I want to show $2^{ℵ_0}=\mathfrak c$.
I already showed $\mathfrak c \leq 2^{ℵ_0}$ as follows:
Each real number is constructed from an integer part and a decimal fraction. The decimal fraction is countable and has $ℵ_0$ digits.
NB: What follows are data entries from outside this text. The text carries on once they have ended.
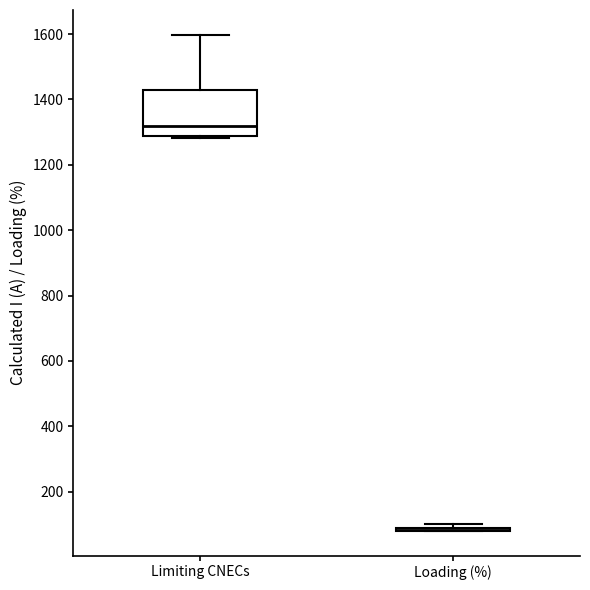

Reading left to right, transcribe this box plot: for each box, give where its median line is, the range the box spans, and where its two whiskers end, as read against the y-axis. The values are not printed on the chart, so give them approximately, as read against the axis.

Limiting CNECs: median 1320, box 1280 to 1420, whiskers 1280 to 1600
Loading (%): box collapsed to a line at 80, whiskers 80 to 100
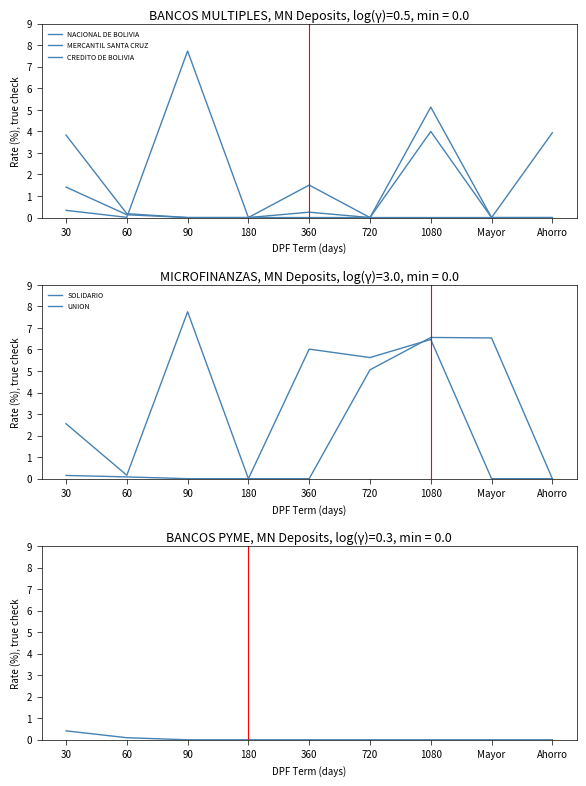

Between 180 and 360, which series saw the biggest shift?

SOLIDARIO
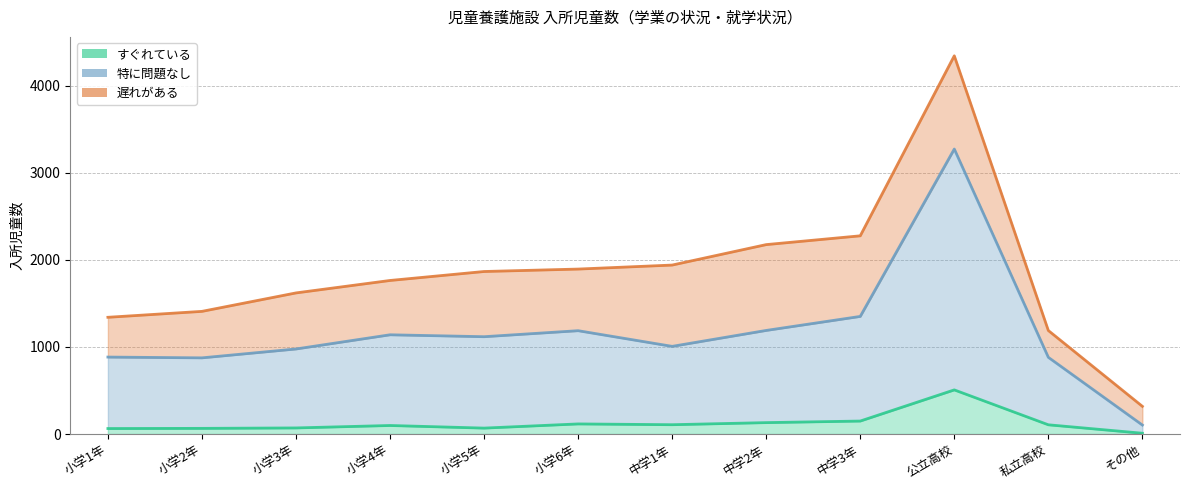

At which category does すぐれている reach its first local valley?

小学5年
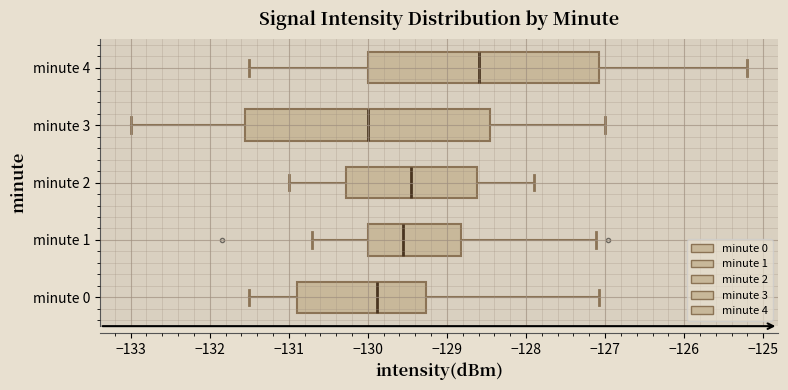

Where does the right whisker of the box for minute 4 end on the x-axis? The values are not printed on the chart, so give them approximately, as read against the axis.

-125.2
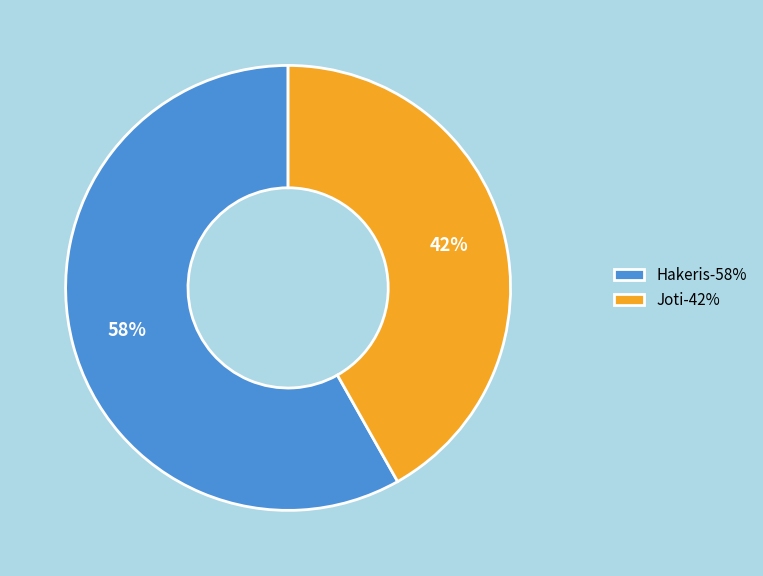

Which category has the biggest portion of the pie?

Hakeris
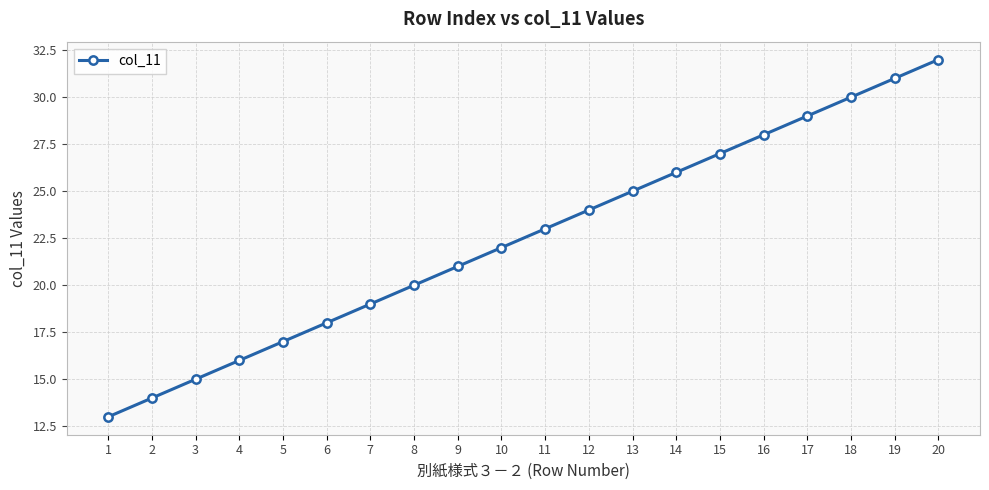

List the labels in order of value, smallest first.

1, 2, 3, 4, 5, 6, 7, 8, 9, 10, 11, 12, 13, 14, 15, 16, 17, 18, 19, 20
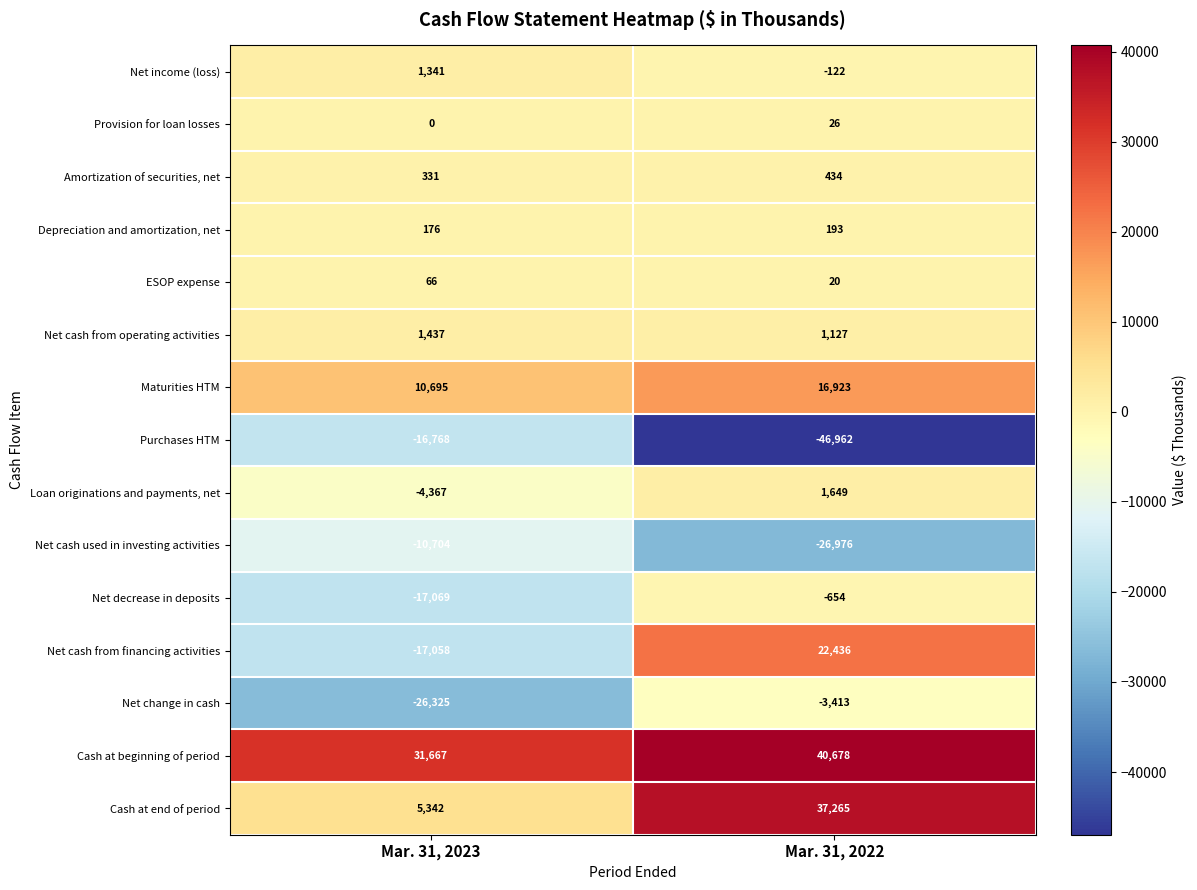

Reading left to right, extract all data points from this chart.

Net income (loss): 1341	-122
Provision for loan losses: 0	26
Amortization of securities, net: 331	434
Depreciation and amortization, net: 176	193
ESOP expense: 66	20
Net cash from operating activities: 1437	1127
Maturities HTM: 10695	16923
Purchases HTM: -16768	-46962
Loan originations and payments, net: -4367	1649
Net cash used in investing activities: -10704	-26976
Net decrease in deposits: -17069	-654
Net cash from financing activities: -17058	22436
Net change in cash: -26325	-3413
Cash at beginning of period: 31667	40678
Cash at end of period: 5342	37265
So we have
$\mathfrak c \leq ℵ_0 * 10^{ℵ_0} \leq 2^{ℵ_0} * (2^4)^{ℵ_0} = 2^{ℵ_0}$ since $ℵ_0 + 4ℵ_0=ℵ_0$
But how can I prove the other way $2^{ℵ_0} \leq \mathfrak c$?
$2^{\aleph_0}$ is the cardinality of all reals (belonging to $(0,1)$ if you prefer) that you can write by using only $0,1$. Those numbers clearly form a subset of $\mathbb R$ which must therefore have cardinality at least $2^{\aleph_0}$.
You can define a function $F$ from the set $\{ (x_n) | n\in \mathbb{N}, x_n\in \{ 0,1\} \}$ to $\mathbb {R}$ such that $$F[(x_1,x_2,x_3,\ldots )]=0\ .\ x_1x_2x_3\ldots $$
Then this function is injective. So $$
\text{Cardinal} \{ (x_n) | n\in \mathbb{N}, x_n\in \{ 0,1\} \}
\leq \text{Cardinal}(\mathbb{R}) $$ So $2^{ℵ_0} \leq \mathfrak c$.